For anyone who spent 2025 trying to pick between Microsoft’s two agent toolkits, the decision just got simpler. In October 2025, Microsoft merged AutoGen with Semantic Kernel into a single, unified Microsoft Agent Framework, with general availability targeted for the end of Q1 2026. Two overlapping projects becoming one is rarely glamorous news, but for a team trying to standardise on a stack it is exactly the kind of boring that saves money — fewer competing abstractions to learn, and a clearer path from prototype to production.

Why two became one

AutoGen and Semantic Kernel grew up solving adjacent problems. AutoGen leaned into multi-agent conversations — agents talking to agents to get work done — while Semantic Kernel focused on wiring language models into existing applications with a more conventional, enterprise-friendly structure. The trouble with two first-party frameworks from the same company is that builders end up asking the wrong question: not “how do I solve this?” but “which of these two do I bet on?” Every hour spent on that comparison is an hour not spent shipping.

Merging them removes that fork in the road. A unified framework means:

  • One set of abstractions to learn, document, and hire for — rather than two mental models that nearly, but not quite, overlap.
  • A clearer migration path for anyone who already built on either tool, instead of being stranded on a deprecated track.
  • Less duplicated effort in tutorials, community support, and integrations, which tends to follow consolidation.

Two overlapping first-party frameworks becoming one is the kind of boring news that quietly saves a small team weeks of indecision.

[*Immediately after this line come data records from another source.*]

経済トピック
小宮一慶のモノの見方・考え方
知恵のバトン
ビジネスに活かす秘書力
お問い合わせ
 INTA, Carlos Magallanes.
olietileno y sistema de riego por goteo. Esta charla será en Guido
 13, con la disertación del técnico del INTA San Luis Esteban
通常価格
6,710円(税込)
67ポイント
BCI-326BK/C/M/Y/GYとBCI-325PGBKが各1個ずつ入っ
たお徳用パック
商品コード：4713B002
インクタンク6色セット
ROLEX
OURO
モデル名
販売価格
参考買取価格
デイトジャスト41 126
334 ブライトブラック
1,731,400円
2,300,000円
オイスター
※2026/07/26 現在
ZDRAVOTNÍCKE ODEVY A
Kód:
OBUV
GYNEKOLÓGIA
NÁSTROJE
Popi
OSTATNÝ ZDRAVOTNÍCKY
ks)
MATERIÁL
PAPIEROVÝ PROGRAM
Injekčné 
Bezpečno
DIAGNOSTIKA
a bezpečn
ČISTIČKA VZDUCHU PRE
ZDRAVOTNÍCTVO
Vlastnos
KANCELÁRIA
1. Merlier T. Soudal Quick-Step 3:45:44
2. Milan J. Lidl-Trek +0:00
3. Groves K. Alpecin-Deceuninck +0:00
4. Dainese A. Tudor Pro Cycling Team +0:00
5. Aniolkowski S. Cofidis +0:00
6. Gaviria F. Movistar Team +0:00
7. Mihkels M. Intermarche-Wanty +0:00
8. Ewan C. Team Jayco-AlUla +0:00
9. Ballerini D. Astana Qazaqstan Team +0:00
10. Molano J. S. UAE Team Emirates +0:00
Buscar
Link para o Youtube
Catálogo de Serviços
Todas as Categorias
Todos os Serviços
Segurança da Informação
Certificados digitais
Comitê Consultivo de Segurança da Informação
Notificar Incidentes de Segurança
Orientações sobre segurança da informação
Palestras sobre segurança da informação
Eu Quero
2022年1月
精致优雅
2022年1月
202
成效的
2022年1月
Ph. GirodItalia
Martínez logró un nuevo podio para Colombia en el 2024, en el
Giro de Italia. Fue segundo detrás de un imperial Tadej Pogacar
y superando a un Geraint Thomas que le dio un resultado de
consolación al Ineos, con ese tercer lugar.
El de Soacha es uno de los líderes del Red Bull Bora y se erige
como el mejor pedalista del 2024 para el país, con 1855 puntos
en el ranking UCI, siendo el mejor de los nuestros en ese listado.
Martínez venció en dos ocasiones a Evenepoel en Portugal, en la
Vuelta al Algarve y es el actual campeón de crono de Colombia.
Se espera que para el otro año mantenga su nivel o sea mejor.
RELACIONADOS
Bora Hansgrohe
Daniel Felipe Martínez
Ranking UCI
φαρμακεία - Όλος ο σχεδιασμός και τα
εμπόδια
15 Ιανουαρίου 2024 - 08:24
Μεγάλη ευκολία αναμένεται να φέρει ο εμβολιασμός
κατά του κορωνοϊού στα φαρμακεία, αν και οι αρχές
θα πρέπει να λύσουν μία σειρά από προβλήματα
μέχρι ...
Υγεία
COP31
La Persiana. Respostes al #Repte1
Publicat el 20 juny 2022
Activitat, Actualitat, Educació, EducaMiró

GA is the signal that matters

The phrase to watch is “general availability.” A framework in preview is a moving target — APIs shift, features come and go, and building on it is a calculated gamble. GA, targeted here for the end of Q1 2026, is Microsoft signalling that the surface is stable enough to commit to. For a middle manager weighing whether to let a team standardise on a tool, that distinction is the whole ballgame. You can justify building a real internal process on a GA framework in a way you simply can’t on a preview.

That said, even-handedness is warranted. Open-source agent tooling across the board is still maturing, and Microsoft’s framework is one strong option among several, not an automatic default. Consolidation reduces churn, but it doesn’t eliminate it — early GA releases still have rough edges, and the ecosystem around them takes time to settle.

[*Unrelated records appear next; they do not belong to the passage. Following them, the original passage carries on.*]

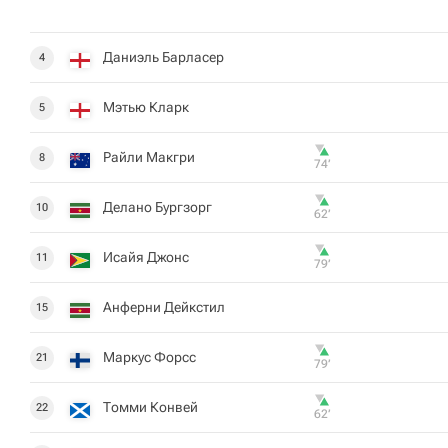
Даниэль Барласер
4
Мэтью Кларк
5
Райли Макгри
8
74‎’‎
Делано Бургзорг
10
62‎’‎
Исайя Джонс
11
79‎’‎
Анферни Дейкстил
15
Маркус Форсс
21
79‎’‎
Томми Конвей
22
62‎’‎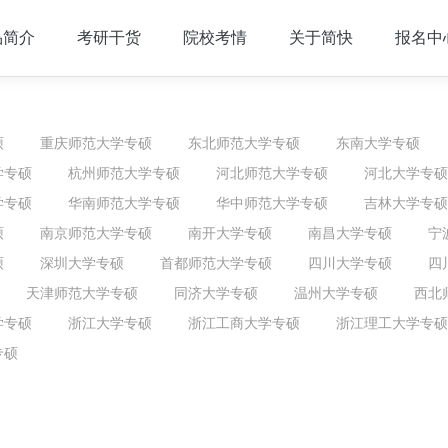
品简介
考研干货
院校考情
关于简快
报名中
硕
重庆师范大学专硕
东北师范大学专硕
东南大学专硕
学专硕
杭州师范大学专硕
河北师范大学专硕
河北大学专硕
学专硕
华南师范大学专硕
华中师范大学专硕
吉林大学专硕
硕
南京师范大学专硕
南开大学专硕
南昌大学专硕
宁
硕
深圳大学专硕
首都师范大学专硕
四川大学专硕
四
天津师范大学专硕
同济大学专硕
温州大学专硕
西北
学专硕
浙江大学专硕
浙江工商大学专硕
浙江理工大学专硕
专硕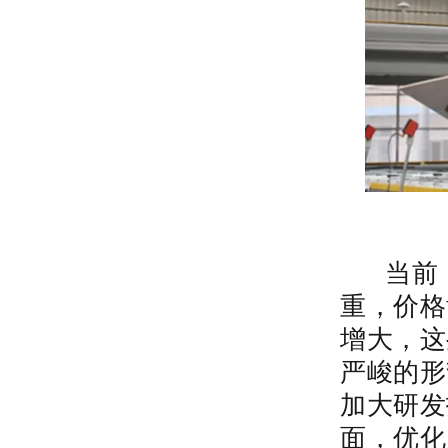
当前，
重，价格
增大，这
严峻的形
加大研发
面，优化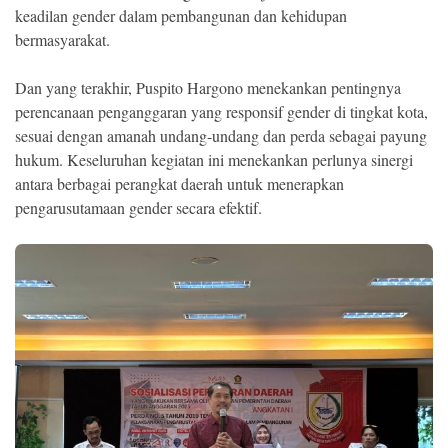
keadilan gender dalam pembangunan dan kehidupan
bermasyarakat.
Dan yang terakhir, Puspito Hargono menekankan pentingnya
perencanaan penganggaran yang responsif gender di tingkat kota,
sesuai dengan amanah undang-undang dan perda sebagai payung
hukum. Keseluruhan kegiatan ini menekankan perlunya sinergi
antara berbagai perangkat daerah untuk menerapkan
pengarusutamaan gender secara efektif.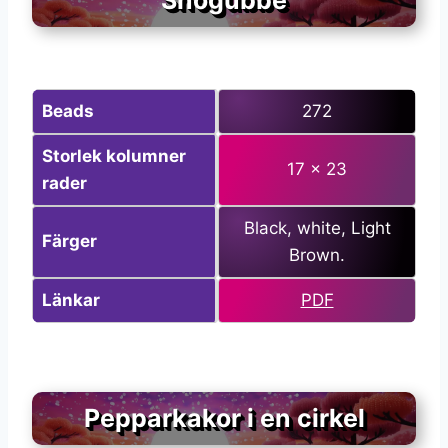
Snögubbe
Beads
272
Storlek kolumner
17 x 23
rader
Black, white, Light
Färger
Brown.
Länkar
PDF
Pepparkakor i en cirkel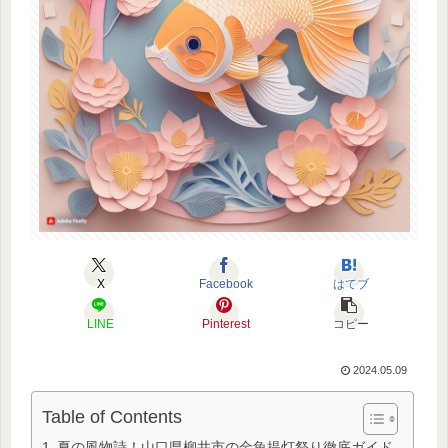
X
Facebook
はてブ
LINE
Pinterest
コピー
2024.05.09
Table of Contents
夏の風物詩！山口県柳井市の金魚提灯祭り徹底ガイド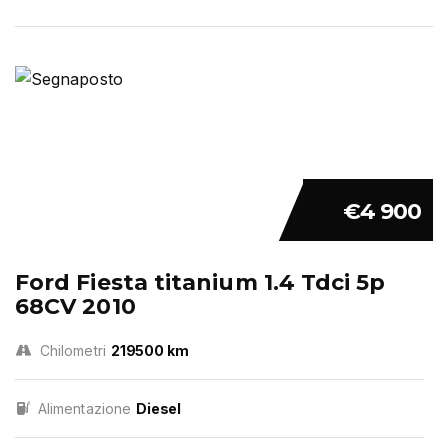
€4 900
Ford Fiesta titanium 1.4 Tdci 5p
68CV 2010
Chilometri
219500 km
Alimentazione
Diesel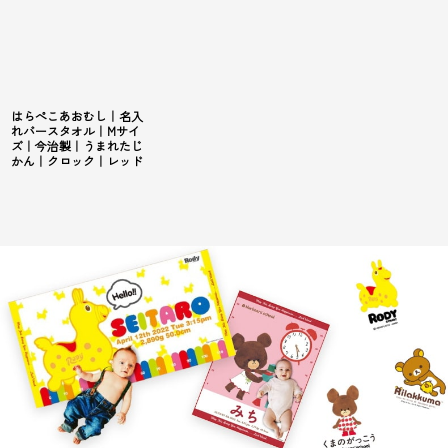
はらぺこあおむし｜名入
れバースタオル｜Mサイ
ズ｜今治製｜うまれたじ
かん｜クロック｜レッド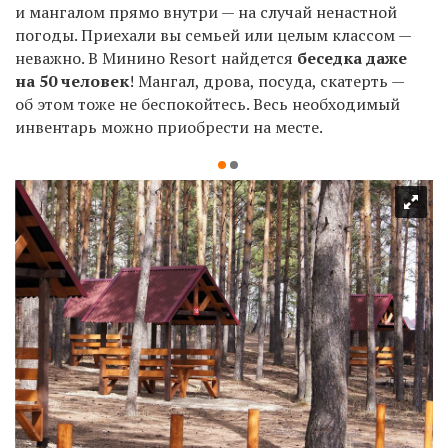
и мангалом прямо внутри —
на случай ненастной
погоды
.
Приехали вы семьей или целым классом —
неважно. В
Минино Resort
найдется
беседка даже
на 50 человек
! Мангал, дрова, посуда, скатерть —
об этом тоже не беспокойтесь. Весь необходимый
инвентарь можно приобрести на месте
.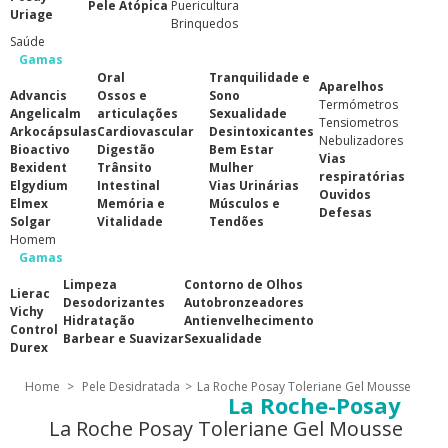
Pele Atópica
Puericultura
Uriage
Brinquedos
Saúde
Gamas
Oral
Tranquilidade e
Aparelhos
Advancis
Ossos e
Sono
Termómetros
Angelicalm
articulações
Sexualidade
Tensiometros
Arkocápsulas
Cardiovascular
Desintoxicantes
Nebulizadores
Bioactivo
Digestão
Bem Estar
Vias
Bexident
Trânsito
Mulher
respiratórias
Elgydium
Intestinal
Vias Urinárias
Ouvidos
Elmex
Memória e
Músculos e
Defesas
Solgar
Vitalidade
Tendões
Homem
Gamas
Limpeza
Contorno de Olhos
Lierac
Desodorizantes
Autobronzeadores
Vichy
Hidratação
Antienvelhecimento
Control
Barbear e Suavizar
Sexualidade
Durex
Home
>
Pele Desidratada
>
La Roche Posay Toleriane Gel Mousse
La Roche-Posay
La Roche Posay Toleriane Gel Mousse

The lock-in questions to ask

A unified framework is convenient precisely because it nudges you deeper into one vendor’s world. That is the trade you are making, and it is worth making with your eyes open. Before you standardise, get straight answers to a few questions:

  • Model portability — can you point the framework at non-Microsoft models, or are you steered firmly towards one provider’s hosted endpoints?
  • Data residency — where does your data go when an agent runs, and does that satisfy your obligations to UK clients?
  • Exit cost — if you wanted to move to a different framework in eighteen months, how much of your agent logic is genuinely portable versus glued to this one?
  • Open governance — how much of the roadmap is community-driven versus set entirely by the vendor?

None of these is a reason to walk away. They are simply the difference between adopting a tool deliberately and drifting into a dependency you didn’t choose.

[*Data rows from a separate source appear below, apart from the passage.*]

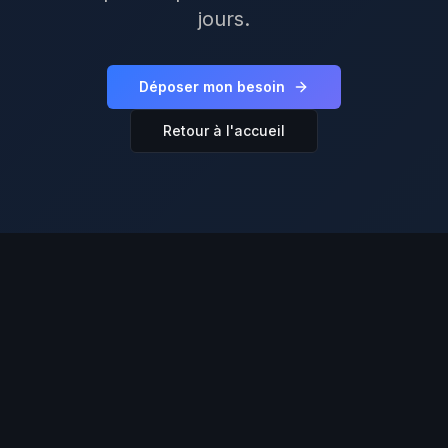
jours.
Déposer mon besoin
Retour à l'accueil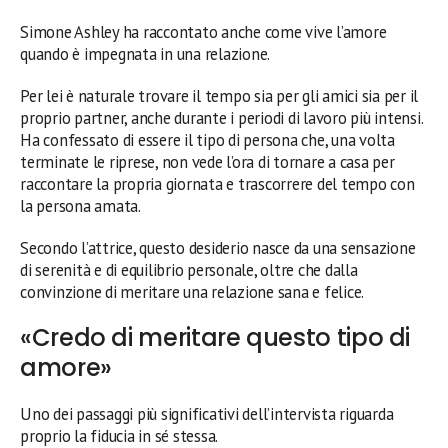
Simone Ashley ha raccontato anche come vive l’amore
quando è impegnata in una relazione.
Per lei è naturale trovare il tempo sia per gli amici sia per il
proprio partner, anche durante i periodi di lavoro più intensi.
Ha confessato di essere il tipo di persona che, una volta
terminate le riprese, non vede l’ora di tornare a casa per
raccontare la propria giornata e trascorrere del tempo con
la persona amata.
Secondo l’attrice, questo desiderio nasce da una sensazione
di serenità e di equilibrio personale, oltre che dalla
convinzione di meritare una relazione sana e felice.
«Credo di meritare questo tipo di
amore»
Uno dei passaggi più significativi dell’intervista riguarda
proprio la fiducia in sé stessa.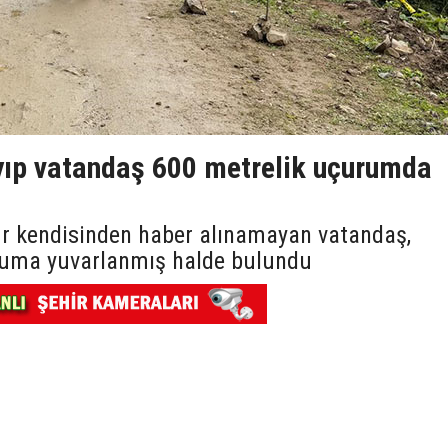
ıp vatandaş 600 metrelik uçurumda
r kendisinden haber alınamayan vatandaş,
ruma yuvarlanmış halde bulundu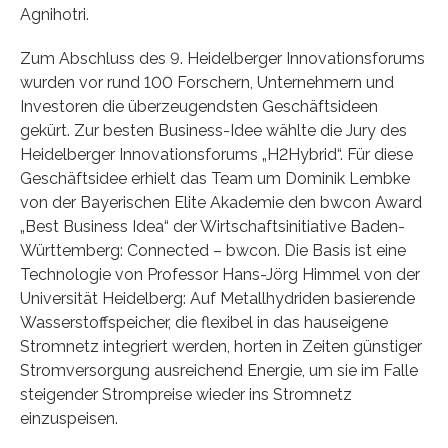
Agnihotri.
Zum Abschluss des 9. Heidelberger Innovationsforums
wurden vor rund 100 Forschern, Unternehmern und
Investoren die überzeugendsten Geschäftsideen
gekürt. Zur besten Business-Idee wählte die Jury des
Heidelberger Innovationsforums „H2Hybrid“. Für diese
Geschäftsidee erhielt das Team um Dominik Lembke
von der Bayerischen Elite Akademie den bwcon Award
„Best Business Idea“ der Wirtschaftsinitiative Baden-
Württemberg: Connected – bwcon. Die Basis ist eine
Technologie von Professor Hans-Jörg Himmel von der
Universität Heidelberg: Auf Metallhydriden basierende
Wasserstoffspeicher, die flexibel in das hauseigene
Stromnetz integriert werden, horten in Zeiten günstiger
Stromversorgung ausreichend Energie, um sie im Falle
steigender Strompreise wieder ins Stromnetz
einzuspeisen.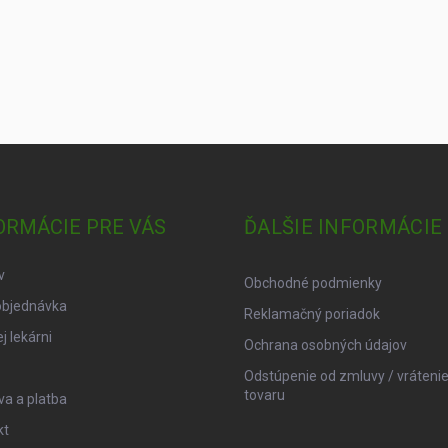
ORMÁCIE PRE VÁS
ĎALŠIE INFORMÁCIE
v
Obchodné podmienky
objednávka
Reklamačný poriadok
j lekárni
Ochrana osobných údajov
Odstúpenie od zmluvy / vráteni
tovaru
a a platba
kt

What this means for a small UK team

For a professional-services firm, the practical read is reassuring but not urgent. Consolidation lowers the risk of betting on the wrong horse, and GA means you can plan around the framework rather than chasing a preview. If your business already runs on Microsoft tooling — Office, Azure, the wider stack — the unified Agent Framework will feel like a natural extension and the integration friction will be low.

The disciplined move is to run one small, well-scoped pilot — a single internal workflow, with a human reviewing the output — and use it to test both the framework and your own appetite for the lock-in trade. Standardise once the pilot proves out, not because the GA badge looks tidy. Fewer abstractions is a genuine win; just make sure you’re choosing the stack, rather than letting the stack choose you.